The two eldest of her three sons want to pursue medicine and see genomics’ clinical potential, she said. Tousi joked that being a doctor “skips a generation.”
Growing up in Towson, a suburb of Baltimore County, she thought of going the physician route. Engineering entered her radar thanks to a calculus teacher, who spotted her talent for complex problem solving. He showed her the field encompasses computers, shattering her preconceived notions of only hard-hat engineering jobs.
Tousi applied to study medicine at Pennsylvania State University, but switched to engineering. She graduated student marshall (valedictorian) of the entire engineering school in 1991.
At Hewlett-Packard, Phogenix Imaging and previously general manager and corporate vice president of Eastman Kodak, she built an expertise in digital imaging and designing consumer products. Accessibility was all-important.
Tousi brought that thinking to Illumina’s iSeq 100, a one cubic foot machine — small by sequencing standards. Unveiled in January, it’s designed for self-installation in under one hour. The $20,000 price tag is significantly less than other Illumina offerings as part of the company’s bid to democratize sequencing.
“We really focused on how do you make this such that it’s the first instrument that a customer can set up and run themselves,” she said.
At the high-end, NovaSeq 6000 packs much more horsepower and thus runs almost $1 million. The architecture, combined with coming upgrades, give Illumina “line of sight” on a $100 genome, Tousi said.
For perspective, Illumina in 2014 hit a milestone of reducing the cost to $1,000 per genome.

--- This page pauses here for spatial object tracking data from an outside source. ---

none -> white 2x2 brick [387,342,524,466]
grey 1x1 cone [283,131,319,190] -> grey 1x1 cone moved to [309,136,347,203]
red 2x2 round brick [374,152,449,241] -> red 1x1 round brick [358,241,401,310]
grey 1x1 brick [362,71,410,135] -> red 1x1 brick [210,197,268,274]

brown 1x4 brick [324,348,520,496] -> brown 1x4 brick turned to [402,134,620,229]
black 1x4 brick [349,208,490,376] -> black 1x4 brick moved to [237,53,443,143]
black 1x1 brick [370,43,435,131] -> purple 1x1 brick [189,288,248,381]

The expense was about $10 million a decade prior.
NovaSeq isn’t limited to human genomes. A good example: Sequencing plants could lead to drought-resistant crops.

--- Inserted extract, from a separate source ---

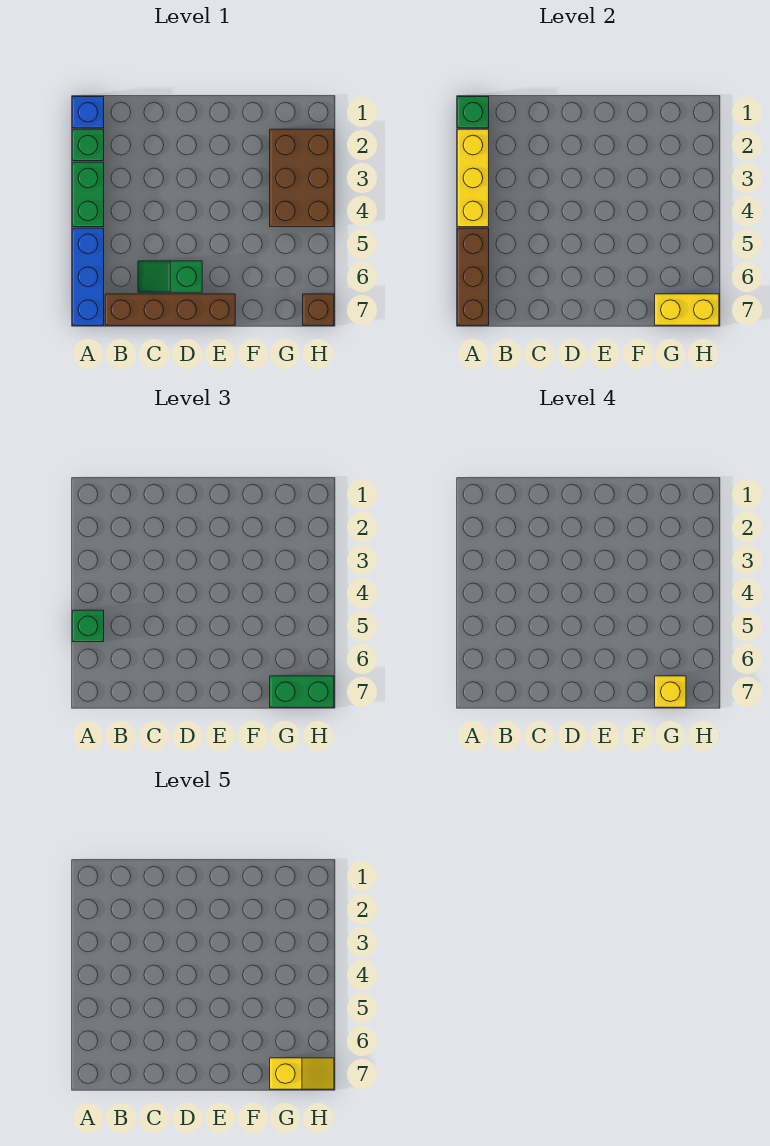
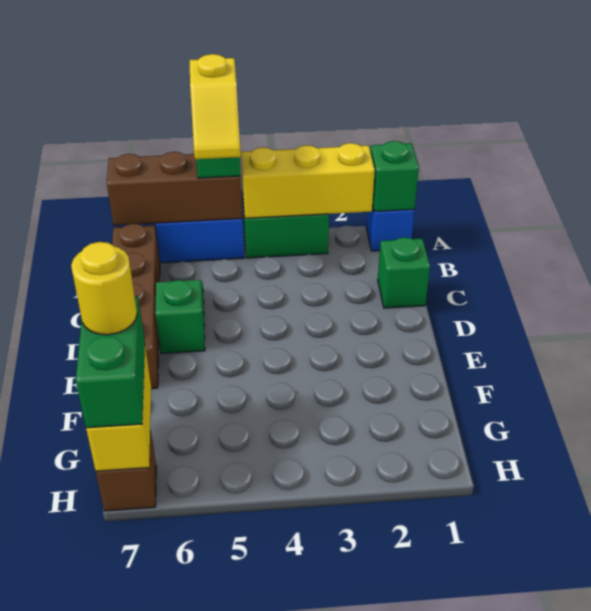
green 1x1 brick [72,129,104,161] -> green 1x1 brick moved to [378,237,430,308]
brown 2x3 brick [270,129,334,227] -> none
yellow 1x1 brick [655,676,686,707] -> yellow 1x1 round brick [71,242,137,335]
yellow 1x2 slope [270,1058,334,1089] -> yellow 1x2 slope moved to [190,54,241,159]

Aside from NovaSeq’s power, simplicity was stressed. It requires eight steps to sequence a genome, down from 38 in older technology — not to mention other features aimed at large-scale genomics projects.
“The fewer touch points the better. And usually make it really easy for the user means it’s a lot more complicated for the people who are designing the product,” Tousi said with a laugh.

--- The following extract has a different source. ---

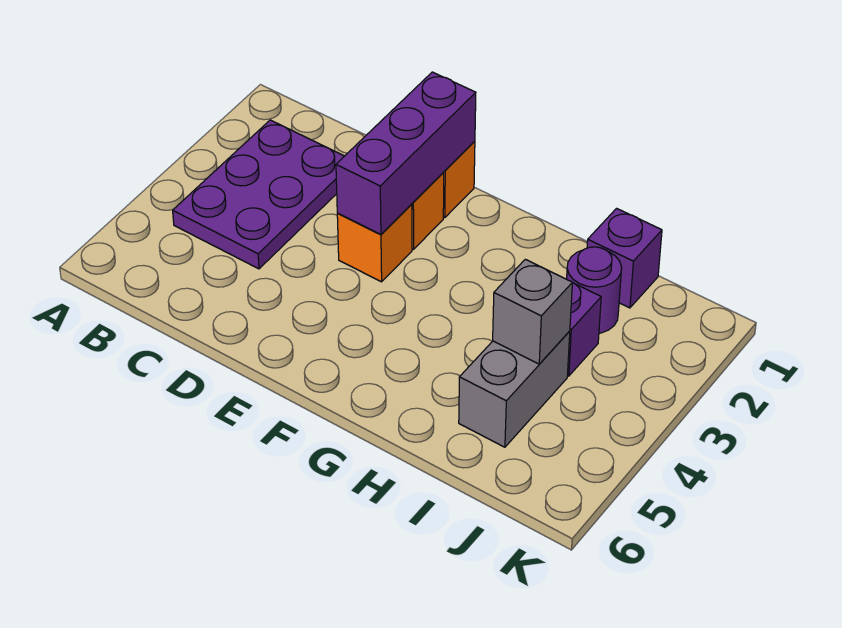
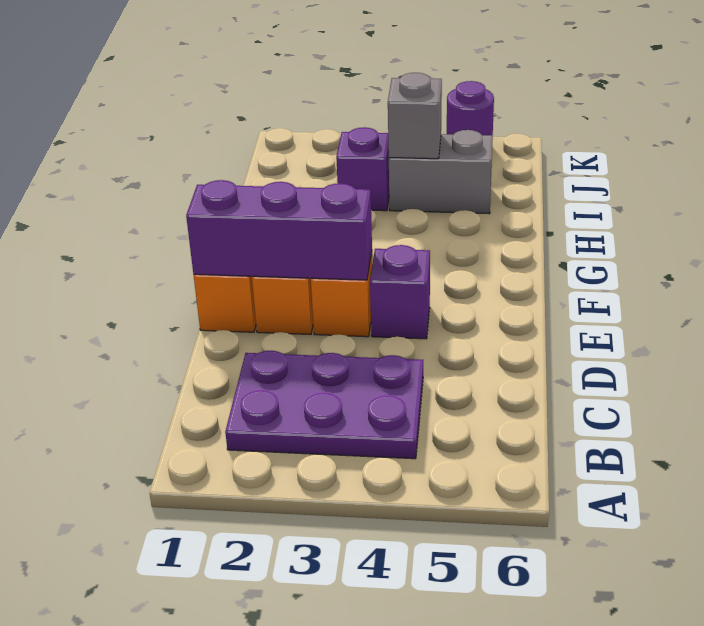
purple 1x1 brick [587,208,662,308] -> purple 1x1 brick moved to [370,245,430,339]
purple 1x1 round brick [567,247,622,333] -> purple 1x1 round brick moved to [447,81,494,135]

Tousi’s track record of easy to set up and use printers bodes well in an industry notorious for user experience blindspots, said Ron Ribitzky, a national consultant in precision medicine and health informatics.
Still, he said Illumina faces barriers in its quest for sequencing being the norm in clinical care. A major one is identifying which medical areas it will focus on first, made even trickier considering many patients have two medical conditions or more simultaneously, called comorbidity.
Other challenges: incorporating genomics data into heath records, physician education to make sense of genomics results and varying data rules, such as Europe’s soon-to-take-effect General Data Protection Regulation.
Tousi acknowledged hurdles, but Illumina has made regulatory strides. A major one came last summer: U.S. Food and Drug Administration approval for what’s called “a companion diagnostic test” in aiding doctors who are deciding how to best treat cancer patients.
Illumina is all about cancer technology. More than a year ago, it formed a new company, GRAIL, to develop a blood test to identify early-stage cancers.
Tousi said Illumina’s cancer screening imbues her with “a moral obligation to go faster” in clinical applications. Further drive comes from a greater representation of women in STEM (science, technology, engineering and math).
While studying engineering at Pennsylvania State University, Tousi said some classmates didn’t want a woman on their team.
Seeing the need for a support system, she became president of the university’s chapter of the Society of Women
At Illumina, she builds diverse teams, she said, and lends a hand to causes promoting STEM among girls.
Aside from being a top executive at Illumina, Tousi last month was elected to the 83-member National Academy of Engineering, which includes the likes of Amazon CEO Jeff Bezos.
She’s doing her family proud — even without a stethoscope.
“I’m fulfilling that promise of being able to do something that improves health. Not as a doctor, which was my first route, but in my own way, which is bringing the technology to the medical community.”